▸ **Task instructions**
Your job is to report every line of the entries that has "START".

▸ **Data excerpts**
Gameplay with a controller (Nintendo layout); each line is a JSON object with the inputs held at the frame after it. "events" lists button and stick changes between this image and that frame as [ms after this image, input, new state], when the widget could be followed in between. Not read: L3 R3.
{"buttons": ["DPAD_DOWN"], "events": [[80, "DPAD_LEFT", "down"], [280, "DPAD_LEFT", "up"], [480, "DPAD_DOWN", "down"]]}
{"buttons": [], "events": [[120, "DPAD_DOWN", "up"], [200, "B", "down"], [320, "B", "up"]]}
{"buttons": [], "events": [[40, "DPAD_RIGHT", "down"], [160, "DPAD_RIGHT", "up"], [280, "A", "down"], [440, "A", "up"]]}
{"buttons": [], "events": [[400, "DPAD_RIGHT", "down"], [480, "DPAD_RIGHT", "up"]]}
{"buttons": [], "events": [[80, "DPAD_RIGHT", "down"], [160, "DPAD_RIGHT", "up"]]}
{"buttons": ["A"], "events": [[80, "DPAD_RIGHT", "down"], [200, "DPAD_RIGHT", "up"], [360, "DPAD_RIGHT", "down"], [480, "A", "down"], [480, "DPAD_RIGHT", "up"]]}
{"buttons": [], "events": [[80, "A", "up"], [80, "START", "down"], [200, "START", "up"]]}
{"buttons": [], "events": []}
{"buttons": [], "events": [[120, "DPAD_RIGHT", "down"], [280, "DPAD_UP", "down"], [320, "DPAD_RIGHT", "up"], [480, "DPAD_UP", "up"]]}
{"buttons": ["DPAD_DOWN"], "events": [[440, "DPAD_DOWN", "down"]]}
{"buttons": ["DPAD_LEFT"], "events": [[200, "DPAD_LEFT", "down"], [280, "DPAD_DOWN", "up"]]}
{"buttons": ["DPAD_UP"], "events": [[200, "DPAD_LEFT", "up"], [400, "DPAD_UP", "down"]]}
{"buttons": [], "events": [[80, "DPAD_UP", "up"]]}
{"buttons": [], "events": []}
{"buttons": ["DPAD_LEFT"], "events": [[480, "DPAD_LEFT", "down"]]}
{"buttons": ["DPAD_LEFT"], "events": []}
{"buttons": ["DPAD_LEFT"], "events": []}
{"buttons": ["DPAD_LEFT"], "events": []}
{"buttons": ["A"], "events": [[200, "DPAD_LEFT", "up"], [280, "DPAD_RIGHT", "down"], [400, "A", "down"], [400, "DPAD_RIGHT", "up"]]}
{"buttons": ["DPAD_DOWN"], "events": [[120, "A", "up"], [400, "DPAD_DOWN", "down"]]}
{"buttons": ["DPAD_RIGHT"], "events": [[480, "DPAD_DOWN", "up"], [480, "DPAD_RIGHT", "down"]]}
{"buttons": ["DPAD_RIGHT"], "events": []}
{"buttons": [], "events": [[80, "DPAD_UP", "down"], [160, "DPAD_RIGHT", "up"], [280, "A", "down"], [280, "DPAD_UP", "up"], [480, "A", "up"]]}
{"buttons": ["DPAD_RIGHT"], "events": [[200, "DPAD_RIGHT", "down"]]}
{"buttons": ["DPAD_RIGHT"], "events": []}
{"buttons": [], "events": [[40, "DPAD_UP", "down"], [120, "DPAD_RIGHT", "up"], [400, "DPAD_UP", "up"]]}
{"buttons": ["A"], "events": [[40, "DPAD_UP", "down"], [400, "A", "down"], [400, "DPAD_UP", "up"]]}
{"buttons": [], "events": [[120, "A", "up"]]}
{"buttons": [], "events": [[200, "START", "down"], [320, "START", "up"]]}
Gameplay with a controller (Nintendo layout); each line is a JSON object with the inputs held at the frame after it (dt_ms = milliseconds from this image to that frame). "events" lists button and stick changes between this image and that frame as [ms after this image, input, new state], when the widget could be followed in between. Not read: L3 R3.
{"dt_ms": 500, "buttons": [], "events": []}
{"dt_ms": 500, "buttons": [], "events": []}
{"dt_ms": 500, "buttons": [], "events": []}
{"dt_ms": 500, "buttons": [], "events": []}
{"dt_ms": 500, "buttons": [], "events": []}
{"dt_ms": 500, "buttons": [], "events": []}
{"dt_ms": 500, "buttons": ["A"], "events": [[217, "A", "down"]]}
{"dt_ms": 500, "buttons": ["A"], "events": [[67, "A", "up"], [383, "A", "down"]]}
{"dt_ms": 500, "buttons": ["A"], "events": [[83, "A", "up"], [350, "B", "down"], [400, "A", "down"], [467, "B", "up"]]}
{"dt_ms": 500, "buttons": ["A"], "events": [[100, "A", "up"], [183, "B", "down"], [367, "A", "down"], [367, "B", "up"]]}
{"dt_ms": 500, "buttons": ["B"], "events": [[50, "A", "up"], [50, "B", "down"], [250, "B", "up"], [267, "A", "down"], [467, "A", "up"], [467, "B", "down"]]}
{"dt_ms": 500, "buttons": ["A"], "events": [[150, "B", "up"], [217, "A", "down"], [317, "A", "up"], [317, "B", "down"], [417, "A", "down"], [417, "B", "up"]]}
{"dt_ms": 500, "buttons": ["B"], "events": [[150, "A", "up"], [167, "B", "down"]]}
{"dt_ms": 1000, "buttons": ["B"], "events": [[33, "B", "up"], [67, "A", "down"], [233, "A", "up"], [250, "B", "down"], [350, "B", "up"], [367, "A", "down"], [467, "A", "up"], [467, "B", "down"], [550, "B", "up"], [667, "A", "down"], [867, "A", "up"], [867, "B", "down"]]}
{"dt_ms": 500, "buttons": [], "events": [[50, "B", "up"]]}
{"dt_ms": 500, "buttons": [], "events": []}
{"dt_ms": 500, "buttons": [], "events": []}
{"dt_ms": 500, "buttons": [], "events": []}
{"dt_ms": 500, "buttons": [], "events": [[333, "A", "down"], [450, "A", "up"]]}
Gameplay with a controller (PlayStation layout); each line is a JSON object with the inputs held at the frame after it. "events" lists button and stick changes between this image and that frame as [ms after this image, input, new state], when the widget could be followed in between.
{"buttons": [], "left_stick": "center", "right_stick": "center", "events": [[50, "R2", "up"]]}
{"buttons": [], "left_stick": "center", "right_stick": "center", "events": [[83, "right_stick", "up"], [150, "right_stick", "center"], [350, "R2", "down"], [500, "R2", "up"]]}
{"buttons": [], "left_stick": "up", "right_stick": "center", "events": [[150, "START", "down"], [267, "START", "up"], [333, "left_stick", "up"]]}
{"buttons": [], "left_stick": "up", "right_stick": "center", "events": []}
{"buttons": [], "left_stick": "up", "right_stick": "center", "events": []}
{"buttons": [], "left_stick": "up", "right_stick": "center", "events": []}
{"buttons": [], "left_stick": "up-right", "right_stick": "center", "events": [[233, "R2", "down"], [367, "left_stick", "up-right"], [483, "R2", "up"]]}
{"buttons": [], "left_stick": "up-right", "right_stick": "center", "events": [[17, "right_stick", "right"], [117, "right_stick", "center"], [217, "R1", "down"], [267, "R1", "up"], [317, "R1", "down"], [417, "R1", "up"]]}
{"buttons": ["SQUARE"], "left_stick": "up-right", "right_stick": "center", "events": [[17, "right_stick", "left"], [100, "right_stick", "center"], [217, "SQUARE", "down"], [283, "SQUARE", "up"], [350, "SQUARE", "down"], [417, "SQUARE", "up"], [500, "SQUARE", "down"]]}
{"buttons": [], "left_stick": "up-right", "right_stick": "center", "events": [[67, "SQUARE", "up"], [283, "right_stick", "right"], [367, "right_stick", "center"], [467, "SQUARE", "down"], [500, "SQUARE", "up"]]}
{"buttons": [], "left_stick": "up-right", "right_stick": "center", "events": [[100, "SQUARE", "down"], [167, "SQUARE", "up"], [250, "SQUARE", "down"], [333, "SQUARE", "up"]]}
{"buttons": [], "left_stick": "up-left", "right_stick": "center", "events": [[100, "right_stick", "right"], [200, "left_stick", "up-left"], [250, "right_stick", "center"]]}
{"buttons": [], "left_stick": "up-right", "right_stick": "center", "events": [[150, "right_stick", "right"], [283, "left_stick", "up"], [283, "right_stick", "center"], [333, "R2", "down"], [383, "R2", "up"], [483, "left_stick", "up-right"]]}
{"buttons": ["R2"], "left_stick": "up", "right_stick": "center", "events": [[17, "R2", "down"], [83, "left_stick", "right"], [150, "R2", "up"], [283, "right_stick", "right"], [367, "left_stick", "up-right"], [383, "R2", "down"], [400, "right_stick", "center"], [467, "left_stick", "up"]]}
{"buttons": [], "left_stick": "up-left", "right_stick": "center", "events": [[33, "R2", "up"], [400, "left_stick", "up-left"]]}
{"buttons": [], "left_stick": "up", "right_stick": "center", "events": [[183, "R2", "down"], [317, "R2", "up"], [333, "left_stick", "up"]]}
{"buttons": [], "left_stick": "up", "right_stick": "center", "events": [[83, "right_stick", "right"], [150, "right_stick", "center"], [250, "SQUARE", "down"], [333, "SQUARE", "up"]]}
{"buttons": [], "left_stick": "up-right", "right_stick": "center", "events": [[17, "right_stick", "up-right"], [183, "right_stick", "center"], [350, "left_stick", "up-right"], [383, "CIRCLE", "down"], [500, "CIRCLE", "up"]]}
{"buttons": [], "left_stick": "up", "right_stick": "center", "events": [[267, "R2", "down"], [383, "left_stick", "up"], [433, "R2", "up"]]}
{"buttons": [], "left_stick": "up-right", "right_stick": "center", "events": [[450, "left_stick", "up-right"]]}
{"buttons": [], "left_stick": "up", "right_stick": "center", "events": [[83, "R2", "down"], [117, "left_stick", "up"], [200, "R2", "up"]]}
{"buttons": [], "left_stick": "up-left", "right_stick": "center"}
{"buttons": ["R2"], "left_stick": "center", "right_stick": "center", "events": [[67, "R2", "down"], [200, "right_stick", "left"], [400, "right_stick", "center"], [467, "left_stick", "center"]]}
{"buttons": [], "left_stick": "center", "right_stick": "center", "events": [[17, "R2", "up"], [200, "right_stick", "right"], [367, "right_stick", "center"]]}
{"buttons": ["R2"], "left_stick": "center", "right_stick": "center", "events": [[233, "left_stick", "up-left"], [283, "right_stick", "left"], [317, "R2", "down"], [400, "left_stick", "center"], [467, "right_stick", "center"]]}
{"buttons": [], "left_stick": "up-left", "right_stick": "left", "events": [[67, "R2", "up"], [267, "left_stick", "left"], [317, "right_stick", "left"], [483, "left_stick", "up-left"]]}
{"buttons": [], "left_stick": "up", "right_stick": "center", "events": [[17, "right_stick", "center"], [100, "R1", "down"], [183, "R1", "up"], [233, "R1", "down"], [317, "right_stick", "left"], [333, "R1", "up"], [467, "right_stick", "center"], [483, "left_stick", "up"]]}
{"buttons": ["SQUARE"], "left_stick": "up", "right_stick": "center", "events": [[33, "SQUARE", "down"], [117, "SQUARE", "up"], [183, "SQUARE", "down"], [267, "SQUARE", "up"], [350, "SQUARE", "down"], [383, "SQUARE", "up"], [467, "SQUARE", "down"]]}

▸ **Answer for this exercise**
{"buttons": [], "events": [[80, "A", "up"], [80, "START", "down"], [200, "START", "up"]]}
{"buttons": [], "events": [[200, "START", "down"], [320, "START", "up"]]}
{"buttons": [], "left_stick": "up", "right_stick": "center", "events": [[150, "START", "down"], [267, "START", "up"], [333, "left_stick", "up"]]}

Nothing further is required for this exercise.